McArdle argues that fireproofing will increase unit building costs and the negative effect this has is that people have to live farther away and commute for longer periods of time. But if this is true, then it is true of fireproofing in general. The Kensington mansions that have substantial fireproofing also have the exact same detrimental effect on rents. And so if it can be determined that those effects are so negative that fireproofing is net harmful, then fireproofing should be banned. Allowing an owner of a Kensington mansion to fireproof their home is to allow the owner to literally kill other people.
Indeed, if you are worried about the higher rents caused by fireproofing, you should also be worried about the higher rents caused by high-end amenities in general. Ban granite countertops. Ban exposed brick. Ban everything else that about a housing unit that gets rich people excited enough to pay higher rents. You can live with a laminate countertop. Others literally will not live if you install a granite one.

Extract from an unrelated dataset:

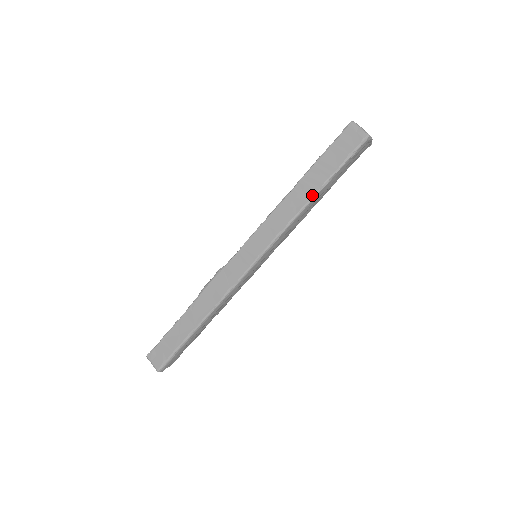
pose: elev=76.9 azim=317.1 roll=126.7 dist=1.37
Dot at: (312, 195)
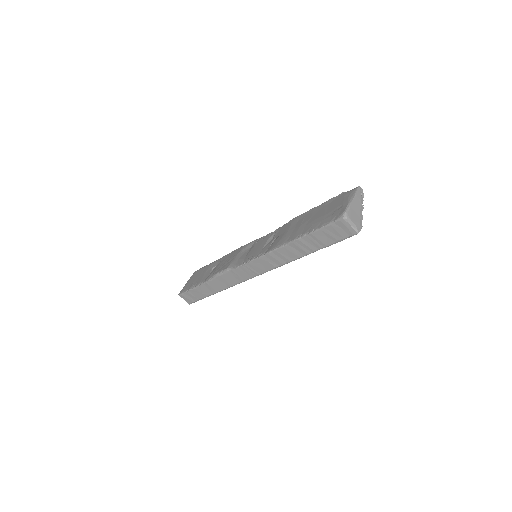
Dot at: (304, 255)
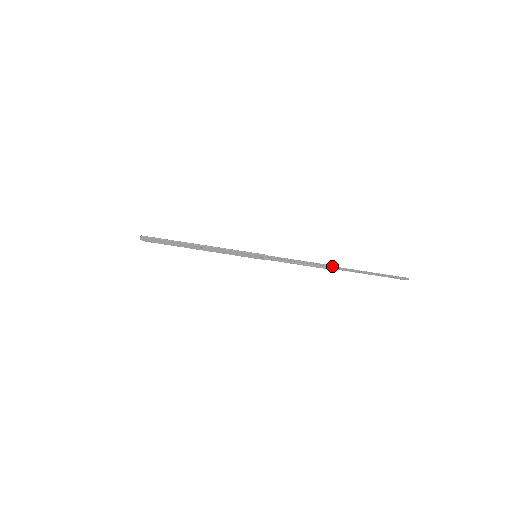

McArdle then goes on to argue that, separate from the issue of rents, the resources that go into fireproofing could be dedicated towards other things. But once again, this argument is equally applicable to the fireproofing carried out by rich people. If it is a waste to use some of the country’s scarce work hours and scarce raw materials to put a sprinkler system into a public housing complex, then it is just as much of a waste to use those same hours and materials to put the system into a private housing complex. The wastefulness of a particular unit of production does not change just because the income of its consumer is higher.

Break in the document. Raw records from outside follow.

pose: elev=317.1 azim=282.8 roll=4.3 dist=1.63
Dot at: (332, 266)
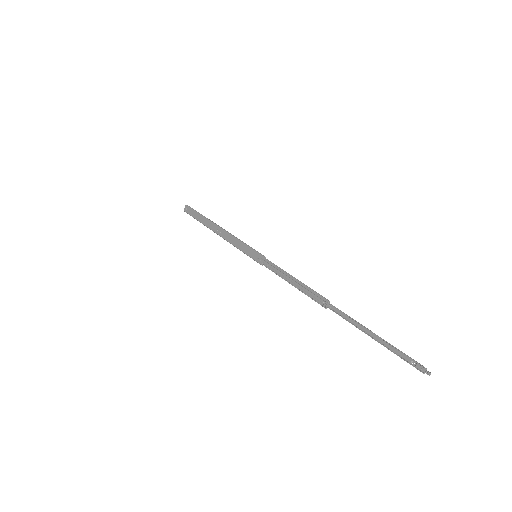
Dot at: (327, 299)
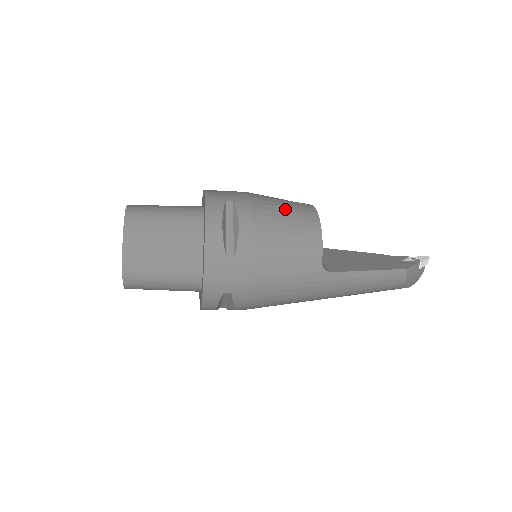
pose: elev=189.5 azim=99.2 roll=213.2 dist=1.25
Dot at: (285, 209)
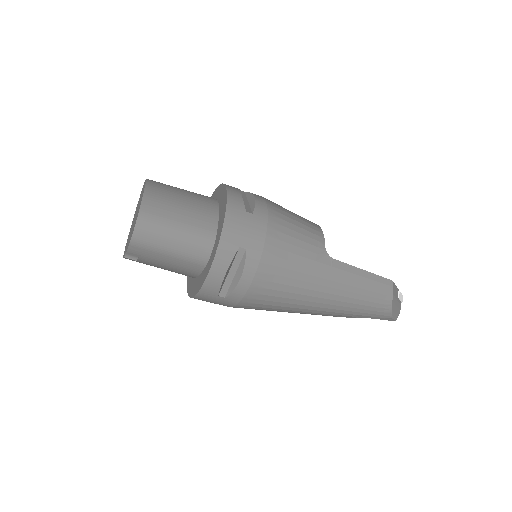
Dot at: occluded
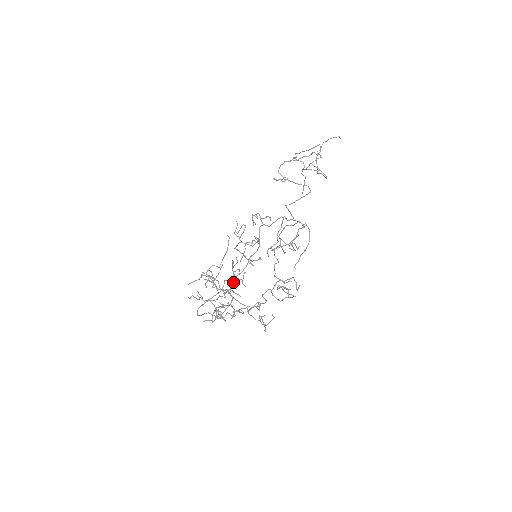
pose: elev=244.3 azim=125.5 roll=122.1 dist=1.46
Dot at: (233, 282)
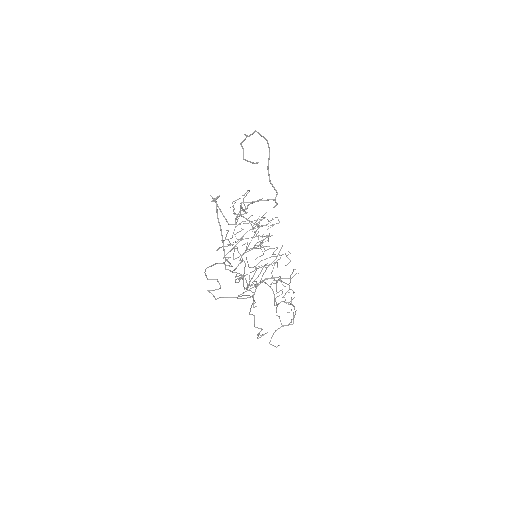
Dot at: occluded
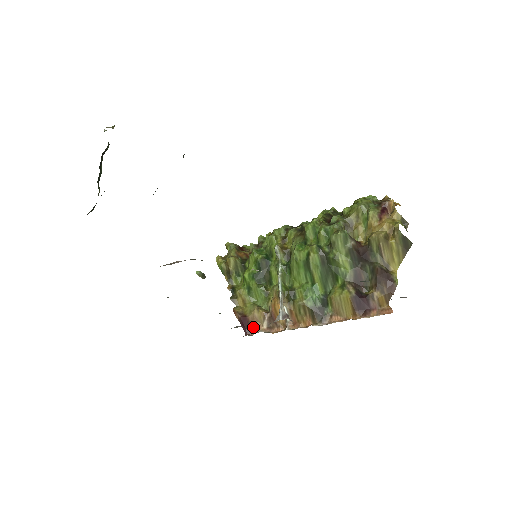
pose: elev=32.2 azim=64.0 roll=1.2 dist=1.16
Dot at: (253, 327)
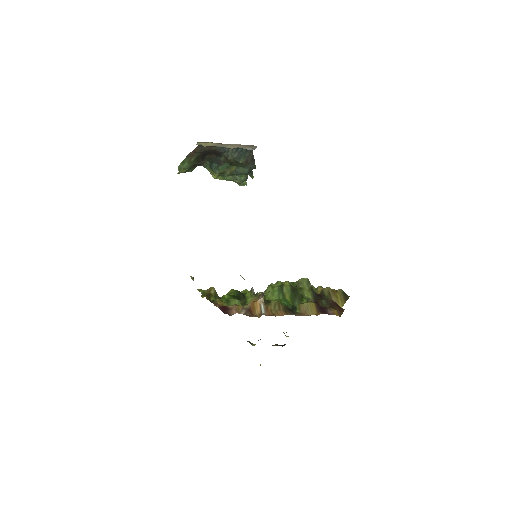
Dot at: (232, 312)
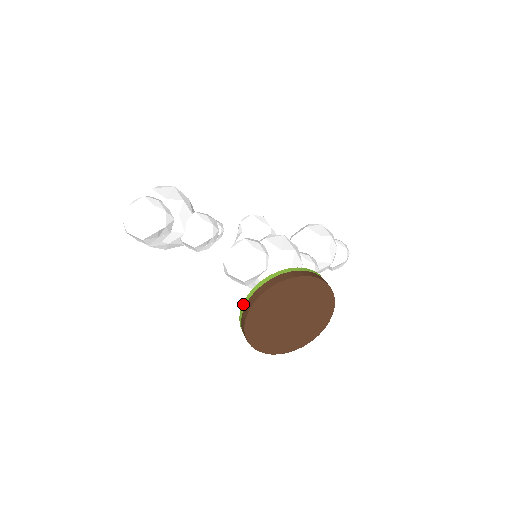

As David Lammy noted: “If you want to build these buildings, then let them at least be as good as the luxury penthouses that are also being built.” The equivalence between the two with respect to fireproofing is key here. If you think the fireproofing is worth it, then it should be available across the board. If not, then it should be unavailable across the board. This is especially true if you believe, as McArdle does, that the installation of fireproofing has negative externalities because of its effects on rents. It is (arguably) one thing to hurt yourself by wastefully fireproofing; it is another to kill other people by doing so.
Despite the fact that her argument clearly points in the direction of a universal rule on fireproofing (whether yay or nay), that is unsurprisingly not where McArdle ultimately winds up.
People can make their own assessments of the risks, and the price they’re willing to pay to allay them, rather than substituting the judgment of some politician or bureaucrat who will not receive the benefit or pay the cost.
After just saying that unnecessary fireproofing will kill other human beings, McArdle bizarrely reaches the conclusion that individuals should be able to decide on their own whether to do it (i.e. whether to kill other human beings). Even though there is nothing in her argument that supports the idea that fireproofing might be a wise way to allocate resources for the dwellings of the rich but not a wise way to allocate them for the dwellings of the poor, the upshot of her ultimate policy preference is precisely that: the rich will generally be safe from fire, but the poor will not.